To understand the severity two of the three primary communication arteries were severed one that is owned by a subsidiary of India’s Reliance Group. That cable stretches a distance of 17,000 miles in the ocean depths connecting Europe and China. The second cable severed was the Sea-Me-We 4 one of the most extended wires extending some 24,854 miles (40,000 kilometers) and owned by a consortium of 15 various telecommunications companies that connected locations from Spain to Singapore. Both of these cables traversed the Mediterranean Sea going down the Gulf of Suez through Egypt and into the Indian Ocean. Another critical choke point where significant wires connect to the Atlantic and Indian Ocean system are at the straights of Gibraltar along with the northern and southern portions of the Gulf of Suez making these single points of failure.

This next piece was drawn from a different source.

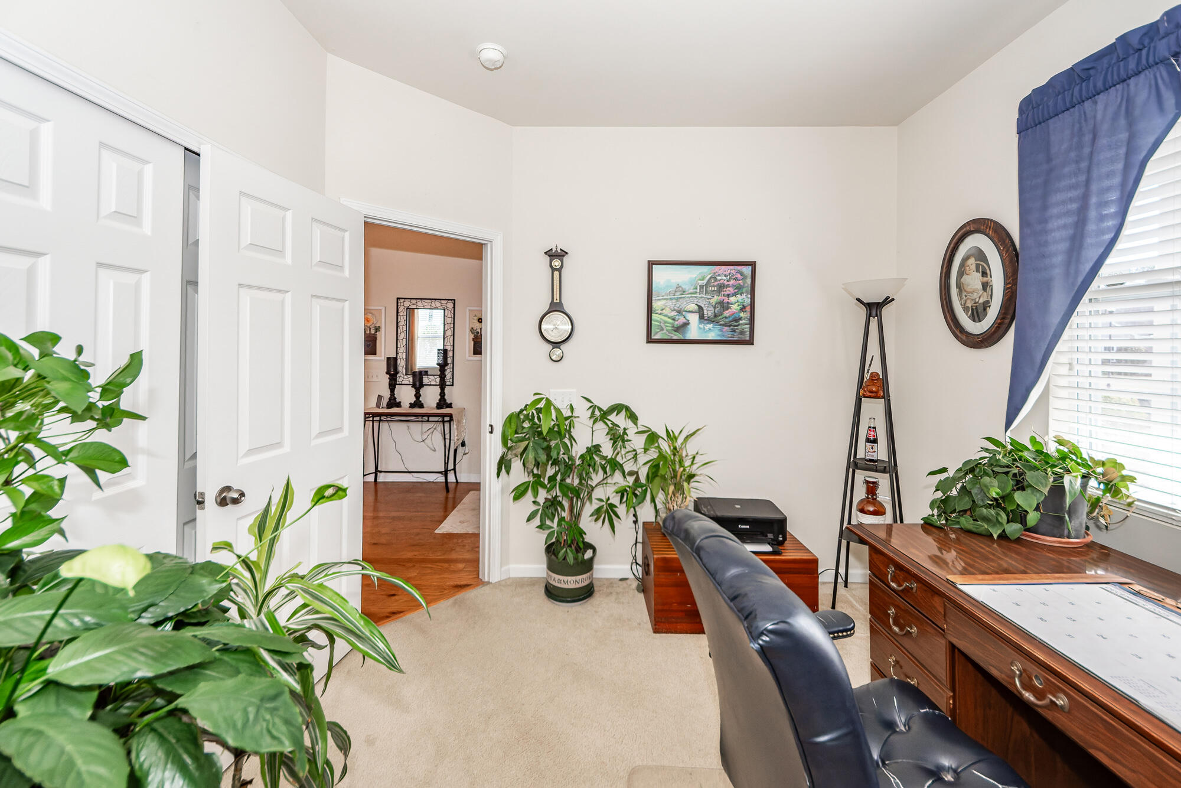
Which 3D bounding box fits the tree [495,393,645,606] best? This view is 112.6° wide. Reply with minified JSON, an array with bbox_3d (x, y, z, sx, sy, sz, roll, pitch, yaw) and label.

Physical Threats Against Transoceanic Cables

Military Conflict
The most common thought on this is obviously state-sponsored military activities in times of conflict that would instantly cut off all Internet traffic by simultaneously severing most significant cables at choke points, in the open sea that lead to them, and/or in conjunction by attacking the opposite end of the cable network at other global choke points. Of high value are all the known commercial cables and those that are secretly operated by the military complex. The U.S. military has the worries of tracking advanced adversarial ships and submarines that lurk near its choke points on its shores primarily those from Russia. China’s navy has also expanded and can pose threats against cable infrastructures in the Pacific especially within their so-called nine-dash line.
Few global powers can effectively unleash an effective offensive Internet blockade against an adversary. The U.S. military complex is known to have such abilities through cyber and physical methods. Russia’s military complex has shown it is also competent as are the Chinese.

Terrorism, Islamic State, and Al-Qaeda

These organizations are dependent upon the Internet for their communication and data needs to wage their style of war campaigns. Without a reliable, redundant means to communicate to other parts of the globe, it would shut down their reach to inflict damage in other parts of the world. In essence, shooting themselves in the foot eliminating their modern necessities such as cell phones let alone their Internet access throwing them back into the stone ages.

Political Instabilities, Escalation of Costs and Other Barriers

Several telecommunication providers are seeking cable routes around critical choke points such as Egypt. Often, cable projects are delayed by years because access to crucial areas is prohibited by political instabilities, in particular, the middle east region. Alternate routes can prove too costly unsuitable for a return on investment delivered by the project itself. It is the cost factor alone that would drive a consortium of telecoms together to share the costs of projects on such a massive scale. Add to that the complexities if the cables traverse the territorial waters of a nation (no other route choice) that demands exorbitant royalties for the right of passage. Once infrastructure costs escalate the impact of Internet services will substantially increase as well.
The key is redundancy in the cable network, yet regional political instabilities can hold the cables traversing a choke point hostage. In the Egyptian cable cut, the effect along the East African coast was devastating. Internet service beyond the borders of countries from central Africa to South Africa was virtually nonexistent for nearly a week by the time the cable was repaired.
It’s all security through obscurity, a primitive method of protecting our undersea cable system that carries the Internet which makes it surprisingly vulnerable. Satellites orbiting the earth cannot match the heavy lifting and back-haul capabilities that the submarine cable system provides points around the globe. Satellites offer access to remote areas of our planet where cable has not been practically laid. Even then the massive latency and limited bandwidth prevent them from being a viable solution carrying the bulk of Internet traffic. Consider that nobody gave security of our global undersea cables much thought.